(Entries from a dataset)

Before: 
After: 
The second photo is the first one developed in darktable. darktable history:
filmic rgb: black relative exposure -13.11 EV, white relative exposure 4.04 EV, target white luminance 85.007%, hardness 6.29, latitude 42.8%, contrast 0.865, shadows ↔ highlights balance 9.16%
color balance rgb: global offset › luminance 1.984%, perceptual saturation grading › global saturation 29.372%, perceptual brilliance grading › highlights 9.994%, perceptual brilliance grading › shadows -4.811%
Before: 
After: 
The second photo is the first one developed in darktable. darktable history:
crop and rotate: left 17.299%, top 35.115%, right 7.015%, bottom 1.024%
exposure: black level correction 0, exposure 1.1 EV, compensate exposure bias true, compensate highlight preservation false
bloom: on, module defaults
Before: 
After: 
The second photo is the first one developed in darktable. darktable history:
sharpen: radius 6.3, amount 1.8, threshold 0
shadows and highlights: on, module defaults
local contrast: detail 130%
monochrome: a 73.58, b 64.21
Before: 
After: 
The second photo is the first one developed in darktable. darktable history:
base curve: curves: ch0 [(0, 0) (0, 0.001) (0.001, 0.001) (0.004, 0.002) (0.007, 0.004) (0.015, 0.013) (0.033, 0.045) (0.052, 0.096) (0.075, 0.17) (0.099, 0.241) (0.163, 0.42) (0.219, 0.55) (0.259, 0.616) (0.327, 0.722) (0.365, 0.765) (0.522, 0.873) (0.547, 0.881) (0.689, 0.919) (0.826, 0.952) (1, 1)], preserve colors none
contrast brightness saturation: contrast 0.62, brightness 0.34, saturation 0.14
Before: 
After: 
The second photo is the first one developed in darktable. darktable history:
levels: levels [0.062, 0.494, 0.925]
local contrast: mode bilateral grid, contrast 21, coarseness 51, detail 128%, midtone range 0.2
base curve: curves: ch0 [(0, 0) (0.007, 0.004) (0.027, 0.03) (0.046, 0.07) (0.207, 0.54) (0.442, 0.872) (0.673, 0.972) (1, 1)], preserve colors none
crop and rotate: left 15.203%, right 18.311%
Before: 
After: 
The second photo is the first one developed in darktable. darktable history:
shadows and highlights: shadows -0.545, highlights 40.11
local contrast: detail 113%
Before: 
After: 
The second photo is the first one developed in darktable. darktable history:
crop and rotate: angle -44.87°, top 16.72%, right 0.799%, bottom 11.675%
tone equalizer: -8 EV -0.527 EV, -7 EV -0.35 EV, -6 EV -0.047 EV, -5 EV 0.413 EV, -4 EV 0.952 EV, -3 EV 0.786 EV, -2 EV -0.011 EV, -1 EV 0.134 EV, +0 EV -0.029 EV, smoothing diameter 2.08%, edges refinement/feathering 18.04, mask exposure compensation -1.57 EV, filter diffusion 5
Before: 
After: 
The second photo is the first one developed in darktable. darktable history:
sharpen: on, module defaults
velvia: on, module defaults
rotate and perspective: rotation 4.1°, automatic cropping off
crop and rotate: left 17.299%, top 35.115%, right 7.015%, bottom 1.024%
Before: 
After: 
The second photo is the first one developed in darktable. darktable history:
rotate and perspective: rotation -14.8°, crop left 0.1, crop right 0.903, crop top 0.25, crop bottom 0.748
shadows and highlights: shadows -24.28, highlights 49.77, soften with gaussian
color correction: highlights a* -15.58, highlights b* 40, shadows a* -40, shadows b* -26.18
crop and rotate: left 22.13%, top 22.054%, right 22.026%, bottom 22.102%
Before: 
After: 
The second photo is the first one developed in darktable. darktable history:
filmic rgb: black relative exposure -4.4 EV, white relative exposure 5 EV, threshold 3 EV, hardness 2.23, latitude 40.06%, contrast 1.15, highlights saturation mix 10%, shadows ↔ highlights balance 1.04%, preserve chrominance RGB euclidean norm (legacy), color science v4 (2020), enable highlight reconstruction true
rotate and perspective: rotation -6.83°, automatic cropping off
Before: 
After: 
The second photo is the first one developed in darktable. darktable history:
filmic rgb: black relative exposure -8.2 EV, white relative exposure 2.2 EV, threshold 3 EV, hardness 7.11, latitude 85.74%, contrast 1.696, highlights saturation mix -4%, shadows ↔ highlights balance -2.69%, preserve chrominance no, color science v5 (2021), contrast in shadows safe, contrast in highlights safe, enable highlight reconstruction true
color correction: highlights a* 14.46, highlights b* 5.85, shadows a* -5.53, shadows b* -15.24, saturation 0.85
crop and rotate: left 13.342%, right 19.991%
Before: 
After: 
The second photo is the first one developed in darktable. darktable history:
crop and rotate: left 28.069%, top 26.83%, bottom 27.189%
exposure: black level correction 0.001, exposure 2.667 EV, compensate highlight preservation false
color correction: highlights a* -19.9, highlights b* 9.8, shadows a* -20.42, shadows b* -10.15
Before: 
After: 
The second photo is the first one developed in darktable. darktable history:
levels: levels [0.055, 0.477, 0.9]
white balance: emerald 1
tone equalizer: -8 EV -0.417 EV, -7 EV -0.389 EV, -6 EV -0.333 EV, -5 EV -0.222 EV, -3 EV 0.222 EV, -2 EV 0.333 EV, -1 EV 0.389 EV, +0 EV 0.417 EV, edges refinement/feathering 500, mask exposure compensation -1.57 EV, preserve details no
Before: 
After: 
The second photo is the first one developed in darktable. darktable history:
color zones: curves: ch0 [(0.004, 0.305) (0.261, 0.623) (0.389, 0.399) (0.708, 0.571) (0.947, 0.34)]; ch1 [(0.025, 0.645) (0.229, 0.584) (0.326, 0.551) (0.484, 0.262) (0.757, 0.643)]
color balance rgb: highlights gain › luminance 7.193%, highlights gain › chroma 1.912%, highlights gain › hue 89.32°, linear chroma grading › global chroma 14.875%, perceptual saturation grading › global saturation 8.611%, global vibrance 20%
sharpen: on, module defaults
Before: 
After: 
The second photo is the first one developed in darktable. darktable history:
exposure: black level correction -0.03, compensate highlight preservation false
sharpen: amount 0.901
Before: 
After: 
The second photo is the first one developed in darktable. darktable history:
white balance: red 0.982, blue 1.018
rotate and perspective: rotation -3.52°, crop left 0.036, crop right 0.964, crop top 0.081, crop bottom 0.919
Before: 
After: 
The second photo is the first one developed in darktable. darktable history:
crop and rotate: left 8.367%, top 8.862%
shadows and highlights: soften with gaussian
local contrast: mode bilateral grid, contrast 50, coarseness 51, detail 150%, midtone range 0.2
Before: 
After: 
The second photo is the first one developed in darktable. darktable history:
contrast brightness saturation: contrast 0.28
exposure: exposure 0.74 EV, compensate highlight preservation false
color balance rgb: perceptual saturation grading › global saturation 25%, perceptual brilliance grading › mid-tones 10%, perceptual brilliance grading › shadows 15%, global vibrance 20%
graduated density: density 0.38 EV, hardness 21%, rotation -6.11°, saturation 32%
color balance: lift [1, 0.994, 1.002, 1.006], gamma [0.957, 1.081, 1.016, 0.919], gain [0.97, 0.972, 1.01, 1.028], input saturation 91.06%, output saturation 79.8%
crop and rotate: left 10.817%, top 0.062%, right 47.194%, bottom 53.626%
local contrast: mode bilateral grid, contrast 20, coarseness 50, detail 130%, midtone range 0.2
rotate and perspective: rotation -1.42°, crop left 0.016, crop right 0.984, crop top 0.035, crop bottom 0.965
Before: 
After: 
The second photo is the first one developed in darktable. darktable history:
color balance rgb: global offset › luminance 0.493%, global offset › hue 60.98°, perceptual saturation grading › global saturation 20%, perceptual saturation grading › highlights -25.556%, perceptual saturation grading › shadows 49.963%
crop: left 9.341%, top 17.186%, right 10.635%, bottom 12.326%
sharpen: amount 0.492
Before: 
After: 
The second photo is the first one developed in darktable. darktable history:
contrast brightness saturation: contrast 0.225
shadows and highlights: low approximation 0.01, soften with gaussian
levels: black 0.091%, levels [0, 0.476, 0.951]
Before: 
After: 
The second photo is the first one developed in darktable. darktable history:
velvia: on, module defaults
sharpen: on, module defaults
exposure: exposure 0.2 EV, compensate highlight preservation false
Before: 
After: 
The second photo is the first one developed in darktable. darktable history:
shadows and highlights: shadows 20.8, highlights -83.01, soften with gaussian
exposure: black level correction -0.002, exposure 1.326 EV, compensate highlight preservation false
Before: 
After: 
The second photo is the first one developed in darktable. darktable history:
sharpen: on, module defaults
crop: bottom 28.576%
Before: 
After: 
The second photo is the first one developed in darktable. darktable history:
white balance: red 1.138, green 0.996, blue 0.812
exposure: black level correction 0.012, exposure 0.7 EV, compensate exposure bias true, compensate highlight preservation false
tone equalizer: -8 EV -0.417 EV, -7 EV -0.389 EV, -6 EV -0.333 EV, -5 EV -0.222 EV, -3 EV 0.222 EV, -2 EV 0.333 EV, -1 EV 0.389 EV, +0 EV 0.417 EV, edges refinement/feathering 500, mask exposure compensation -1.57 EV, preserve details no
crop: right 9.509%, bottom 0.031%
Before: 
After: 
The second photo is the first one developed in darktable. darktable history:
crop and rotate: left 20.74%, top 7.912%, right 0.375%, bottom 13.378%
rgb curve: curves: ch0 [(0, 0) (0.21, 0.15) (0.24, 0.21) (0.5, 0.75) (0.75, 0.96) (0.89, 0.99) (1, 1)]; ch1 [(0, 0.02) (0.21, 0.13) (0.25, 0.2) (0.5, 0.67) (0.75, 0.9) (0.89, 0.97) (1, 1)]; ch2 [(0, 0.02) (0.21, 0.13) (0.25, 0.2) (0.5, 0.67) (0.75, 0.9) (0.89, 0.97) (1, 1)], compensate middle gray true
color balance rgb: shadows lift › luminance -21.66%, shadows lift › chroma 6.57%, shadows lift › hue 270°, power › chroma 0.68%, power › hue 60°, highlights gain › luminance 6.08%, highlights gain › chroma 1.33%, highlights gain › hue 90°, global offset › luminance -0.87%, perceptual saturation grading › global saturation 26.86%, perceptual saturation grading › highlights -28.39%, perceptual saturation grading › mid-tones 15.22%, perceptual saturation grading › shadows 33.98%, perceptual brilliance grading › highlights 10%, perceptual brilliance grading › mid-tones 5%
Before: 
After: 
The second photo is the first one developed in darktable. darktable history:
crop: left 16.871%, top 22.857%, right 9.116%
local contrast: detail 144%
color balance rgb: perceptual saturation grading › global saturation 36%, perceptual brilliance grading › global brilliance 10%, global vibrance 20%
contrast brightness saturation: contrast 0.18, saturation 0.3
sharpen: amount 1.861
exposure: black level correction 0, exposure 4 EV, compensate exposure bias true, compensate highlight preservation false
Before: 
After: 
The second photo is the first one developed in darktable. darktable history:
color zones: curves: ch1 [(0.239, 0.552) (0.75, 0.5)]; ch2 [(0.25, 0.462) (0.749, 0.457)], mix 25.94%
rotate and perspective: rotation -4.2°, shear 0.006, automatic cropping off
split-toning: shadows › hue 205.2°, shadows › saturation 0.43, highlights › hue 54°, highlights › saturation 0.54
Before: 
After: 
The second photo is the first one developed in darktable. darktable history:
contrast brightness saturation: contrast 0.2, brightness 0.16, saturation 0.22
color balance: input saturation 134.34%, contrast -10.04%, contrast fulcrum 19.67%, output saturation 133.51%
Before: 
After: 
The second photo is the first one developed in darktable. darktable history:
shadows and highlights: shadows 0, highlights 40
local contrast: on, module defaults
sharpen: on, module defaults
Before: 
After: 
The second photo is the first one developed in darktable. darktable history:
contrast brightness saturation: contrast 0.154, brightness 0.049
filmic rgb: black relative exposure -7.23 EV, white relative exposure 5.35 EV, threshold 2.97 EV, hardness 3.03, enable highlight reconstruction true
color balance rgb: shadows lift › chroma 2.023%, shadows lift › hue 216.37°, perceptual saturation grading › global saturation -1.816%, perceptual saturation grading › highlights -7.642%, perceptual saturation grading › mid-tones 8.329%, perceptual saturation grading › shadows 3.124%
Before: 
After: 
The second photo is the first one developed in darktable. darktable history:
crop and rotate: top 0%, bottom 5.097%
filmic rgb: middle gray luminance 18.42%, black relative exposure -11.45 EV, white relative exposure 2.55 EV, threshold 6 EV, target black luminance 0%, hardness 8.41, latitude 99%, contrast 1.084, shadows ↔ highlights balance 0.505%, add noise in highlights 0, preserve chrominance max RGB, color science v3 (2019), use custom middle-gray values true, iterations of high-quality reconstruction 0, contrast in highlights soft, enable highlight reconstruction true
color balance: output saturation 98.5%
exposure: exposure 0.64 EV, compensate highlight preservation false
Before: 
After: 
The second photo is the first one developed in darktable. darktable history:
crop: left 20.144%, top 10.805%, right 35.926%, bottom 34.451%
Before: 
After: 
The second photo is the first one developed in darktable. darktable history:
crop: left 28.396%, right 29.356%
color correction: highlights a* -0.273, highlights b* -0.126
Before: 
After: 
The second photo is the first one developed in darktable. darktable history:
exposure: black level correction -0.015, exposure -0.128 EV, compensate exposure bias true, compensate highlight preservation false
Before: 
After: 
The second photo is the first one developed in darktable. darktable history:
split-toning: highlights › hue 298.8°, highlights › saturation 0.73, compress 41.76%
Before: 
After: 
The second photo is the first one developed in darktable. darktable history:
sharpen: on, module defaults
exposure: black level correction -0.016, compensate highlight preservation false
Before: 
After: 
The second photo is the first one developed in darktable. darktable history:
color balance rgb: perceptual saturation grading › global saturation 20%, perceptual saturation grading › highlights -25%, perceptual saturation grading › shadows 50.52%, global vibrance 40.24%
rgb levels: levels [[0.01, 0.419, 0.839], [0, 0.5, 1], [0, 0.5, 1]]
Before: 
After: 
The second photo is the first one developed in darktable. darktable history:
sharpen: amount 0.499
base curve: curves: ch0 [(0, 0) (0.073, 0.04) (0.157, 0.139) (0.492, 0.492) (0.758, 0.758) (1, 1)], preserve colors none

Short task: Copy the entries word for word, beginning at their first line and going on through the line that contains "color balance rgb: global offset › luminance 1.984%, perceptual", with that line included.

Task response:
Before: 
After: 
The second photo is the first one developed in darktable. darktable history:
filmic rgb: black relative exposure -13.11 EV, white relative exposure 4.04 EV, target white luminance 85.007%, hardness 6.29, latitude 42.8%, contrast 0.865, shadows ↔ highlights balance 9.16%
color balance rgb: global offset › luminance 1.984%, perceptual saturation grading › global saturation 29.372%, perceptual brilliance grading › highlights 9.994%, perceptual brilliance grading › shadows -4.811%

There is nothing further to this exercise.